2nd order derivative

[tomasaschan]

2nd order derivatives implemented through the Hessian matrix

Addition to high-level interface:

# example from test code
julia> y = rand(7,8);
julia> yi = InterpGrid(y, BCnil, InterpQuadratic);
julia> x = [2.2, 3.1];
julia> v,g,h = valgradhess(yi, x);  # new!
julia> h
  2x2 Array{Float64,2}:
   -0.0846558   0.148568 
    0.148568   -0.0781553

Addition to low-level interface:

julia> yc = copy(y)
julia> interp_invert!(yc, BCnan, InterpQuadratic)
julia> ic = InterpGridCoefs(yc, InterpQuadratic)
julia> set_hessian_coordinate(ic, 1, 2) # new! cross-derivative, d2/dxdy
julia> set_hessian_coordinate(ic, 2, 2) # new! second-order derivative d2/dy2

Note:

In order to get valgradhess working correctly, I had to introduce another parameter to set_position, as part of the low-level interface. Currently, the change I made is breaking (one needs to provide a second boolean argument, indicating wether to calculate hessian coefficients) but one might want to make that change non-breaking somehow. I don't know if that function is used a lot outside of the library (it is exported), but I couldn't make up a non-breaking way to change that without keeping its api consistent with itself.

A better (more future-proof), but still breaking, change, could be to make calc_grad and calc_hess keyword arguments, allowing to add further ones if desired.

Todo:

• [x] Documentation.

[tomasaschan]

The travis failure is for Julia 0.2 - it passes on 0.3 - and for something that I believe is unrelated. Should maybe REQUIRE.jl be updated to require julia 0.3?

[timholy]

The odd part is that the REQUIRE is updated for 0.3, and I've even made a release. Sorry to ping you yet again, @StefanKarpinski, but I'm confused about why this happened. Are we asking Travis to test this particular commit, no matter what?

[timholy]

Looks really good. The one change I'd suggest is that I don't think we actually need to make this breaking; we can introduce a version of set_position that has the original signature and just calls the new set_position with calc_hess=false.

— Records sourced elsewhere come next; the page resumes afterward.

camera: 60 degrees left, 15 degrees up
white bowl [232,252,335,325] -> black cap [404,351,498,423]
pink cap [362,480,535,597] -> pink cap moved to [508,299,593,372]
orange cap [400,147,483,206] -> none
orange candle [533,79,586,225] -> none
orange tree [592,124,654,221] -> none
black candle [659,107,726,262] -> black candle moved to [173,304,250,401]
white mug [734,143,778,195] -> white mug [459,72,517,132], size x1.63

I agree it might be more flexible to make them keyword arguments, but I do worry about the performance implications. Grid's performance is something I should look into anyway---I suspect there are a number of places it can become better.

[tomasaschan]

That seems like a reasonable approach. I'll add a few lines.

[timholy]

Wanted to advertise that I just pushed another change (508d2d9774d3e7255490837b26867bd6bdf49006), which you may want if you're implementing CubicSpline. I noticed an opportunity for improvement when reviewing your changes, and it's had a major beneficial impact on performance. Sorry if this causes you any merging difficulties.

[tomasaschan]

No merging problems at all :)

I do have another question though; it doesn't seem to cause a problem - all interpolation tests pass - but there's something going on here that I can't seem to wrap my head around fully.

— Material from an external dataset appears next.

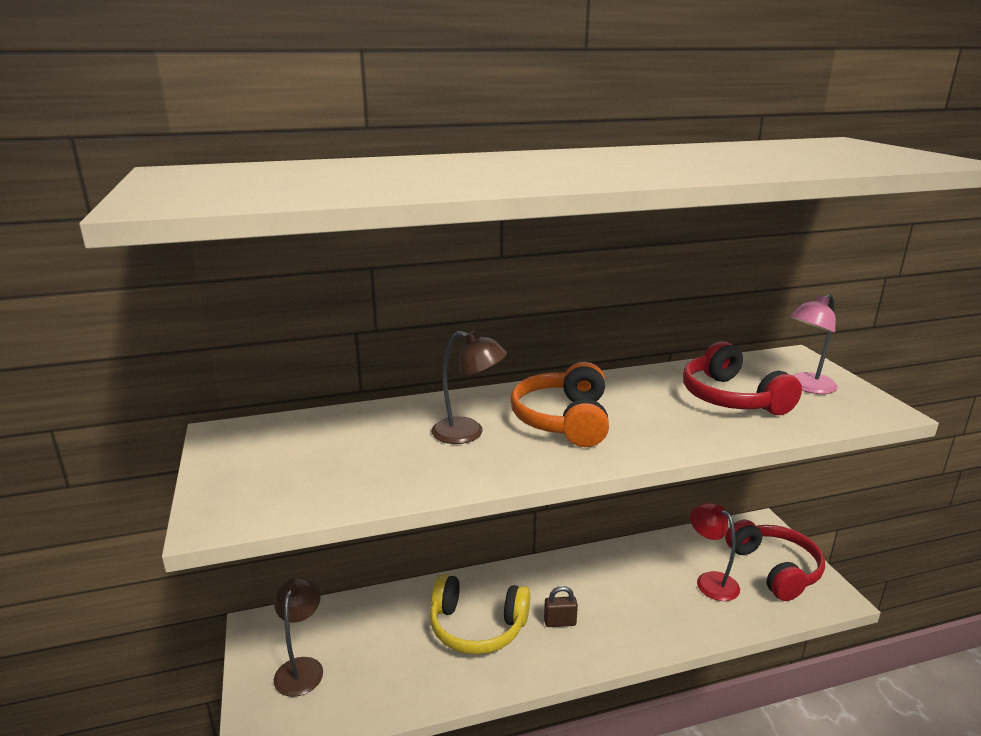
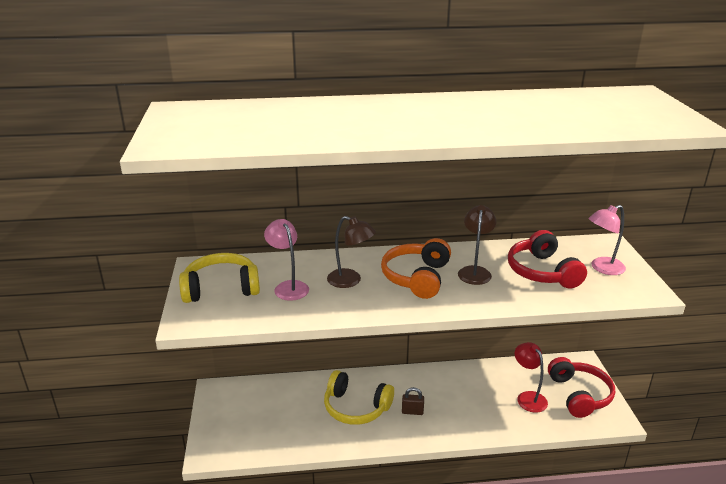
camera: 10 degrees right, 5 degrees up
brown lamp [273,577,323,697] -> brown lamp moved to [458,205,496,285]
none -> yellow headphones [179,253,260,303]
none -> pink lamp [264,219,309,301]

For the gradient, we visit each coordinate direction and save the 1D interpolation pattern there. For the hessian, it seems we only visit the diagonal elements. Should ic.hcoef1d really have been a Matrix{Vector{T}}, with hessian 1D coefs along the diagonal and gradient coefs off the diagonal? Could that maybe have been utilized so that some of the branching here could have been avoided?

[timholy]

Yes, that's right. There may not be substantial performance implications for doing it the way you're doing it currently, unless you're thinking about interpolation of multi-valued functions (an RGB image, for example). In such cases, you probably would be better off with a Matrix{Vector{T}}.